Much of fandom is made up of unspecified clamoring for "more" that I think even the people demanding it don't always fully understand. One sequel will be an entirely suitable "more" for some people and for some it will be insufficient, or wrong, or even a betrayal of the original work. Or at least of their relationship with that work, even though the original text has generally not been changed in any way. (Rewrites and Special Editions are a slightly different topic for some distant other day.)

But understanding that there's a relationship there, one that's entirely unique to you, is important. Sometimes I think the "more" we ask for is not "more of these characters," or "the next part of this story," but more a question of "I want to be able feel more of what I felt the first time I encountered this story." Which is tragically impossible. That moment is not just a moment in a story but a moment in the reader's life, and that moment cannot ever be fully recreated. I've watched Ghostbusters - and more appropriately, Transformers: The Movie - so many times that the words themselves lose meaning and just become familiar sounds, and on some level I regret that. A love that becomes too possessive diminishes the lover and the loved one. You can get new things out of subsequent experiences, but you can absolutely never see Star Wars for the first time twice, and even if you could it still wouldn't affect you in exactly the same way.

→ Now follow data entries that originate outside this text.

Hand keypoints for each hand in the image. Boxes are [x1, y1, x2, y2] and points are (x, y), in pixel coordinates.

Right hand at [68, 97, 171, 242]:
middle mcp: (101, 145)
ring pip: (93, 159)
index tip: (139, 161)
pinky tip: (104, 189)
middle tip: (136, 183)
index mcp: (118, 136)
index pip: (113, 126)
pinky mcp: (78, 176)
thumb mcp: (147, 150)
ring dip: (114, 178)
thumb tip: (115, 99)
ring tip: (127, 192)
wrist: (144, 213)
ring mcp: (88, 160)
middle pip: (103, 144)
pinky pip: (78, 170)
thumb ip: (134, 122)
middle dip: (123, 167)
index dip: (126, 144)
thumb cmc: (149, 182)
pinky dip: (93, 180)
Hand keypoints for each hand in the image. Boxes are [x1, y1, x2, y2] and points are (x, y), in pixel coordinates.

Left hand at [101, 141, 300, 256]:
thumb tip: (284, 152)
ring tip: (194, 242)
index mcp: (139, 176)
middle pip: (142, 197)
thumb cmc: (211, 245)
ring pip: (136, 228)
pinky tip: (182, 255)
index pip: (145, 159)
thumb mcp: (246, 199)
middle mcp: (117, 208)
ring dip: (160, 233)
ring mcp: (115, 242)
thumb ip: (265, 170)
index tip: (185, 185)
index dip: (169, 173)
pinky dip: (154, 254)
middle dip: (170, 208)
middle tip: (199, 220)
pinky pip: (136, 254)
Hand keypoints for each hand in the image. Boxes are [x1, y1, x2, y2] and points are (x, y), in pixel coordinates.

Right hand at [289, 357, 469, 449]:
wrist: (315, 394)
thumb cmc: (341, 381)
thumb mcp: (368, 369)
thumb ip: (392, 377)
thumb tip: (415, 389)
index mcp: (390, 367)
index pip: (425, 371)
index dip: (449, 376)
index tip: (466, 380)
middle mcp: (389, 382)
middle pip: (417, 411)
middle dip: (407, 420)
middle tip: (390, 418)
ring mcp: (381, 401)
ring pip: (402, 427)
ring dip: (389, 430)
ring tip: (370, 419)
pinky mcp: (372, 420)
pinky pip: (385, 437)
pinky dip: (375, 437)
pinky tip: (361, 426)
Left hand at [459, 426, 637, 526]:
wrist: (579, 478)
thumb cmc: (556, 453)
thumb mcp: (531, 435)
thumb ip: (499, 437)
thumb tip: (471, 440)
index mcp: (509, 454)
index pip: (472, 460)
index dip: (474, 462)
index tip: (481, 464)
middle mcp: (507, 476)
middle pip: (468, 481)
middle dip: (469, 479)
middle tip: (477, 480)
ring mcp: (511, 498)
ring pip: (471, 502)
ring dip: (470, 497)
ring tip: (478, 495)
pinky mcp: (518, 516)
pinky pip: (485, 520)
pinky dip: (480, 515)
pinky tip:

"What comes next" is not necessarily a question best answered by direct official sequels to an existing story, and as others have pointed out, Lost Light features commentary on that. Prowl, practically the embodiment of cold, logical exploitation orders the ship stripped for parts, with the sop to Rodimus of its hollow shell perhaps becoming a meaningless monument elsewhere. And even if we see Nautica, Rung, Velocity, or any of those characters again in the next series, they'll be someone else's vision. They will reflect the relationship(if any) between those characters and that writer, not the relationship between those characters and us. It will be starting over with someone who looks like someone you once knew. And if you're open to interpretations of characters and ideas, that can be great! Transformers Prime Bulkhead is not Transformers Animated Bulkhead. I like them both, but the original was the one I had more affection for. That's just how it goes, and accepting that Prime was not Animated took me a long time to get over. And frankly Bulkhead is a best-case scenario. Media being what it is, it's not uncommon to encounter some kind of ghoul, a complete stranger wearing the skin of someone you loved. (Perhaps one that collects faces and kills Kelsey Grammer...) It's a very difficult pill to swallow.

But even when that happens, even if you don't get the "more" you want, nobody can ever take your relationship with a story away from you. Not unless you let them.

"What comes next" is best answered by people who enjoyed a story and take those feelings into their lives, carry them forward, and do something with them - be it related to the original characters or not. In his afterword, James Roberts says that the original plan for the last panel - a plan all but unchanged for years - was for the words "The End" to be crossed out and replaced with "Over To You" - a message that can easily be seen from Roberts' interactions with fans to be as much or more for them as it is for the next people to crew a Transformers comic. Those words may have been reduced to a footnote in the end, but as he said the spirit of it is still there.

Stories are gifts that people give to those who would enjoy them, and in the end the only thing you can do with a gift you have given to someone is let go of it, give it up, and let those who received it use it as they see fit. Not all authors realize that, and fewer still acknowledge it and embrace it. But here at the end, Lost Light and Roberts own that. Stories end for writers and for characters, but also live in the minds of the people who love them. The story goes on forever if we want it to, however we want it to. And in that context a thing I got tired of over a year ago was transformed in the end into something moving. Having the entire crew cheat the fate of mortal life one last time was the most satisfying thing Lost Light could have done in the end. And the most beautiful.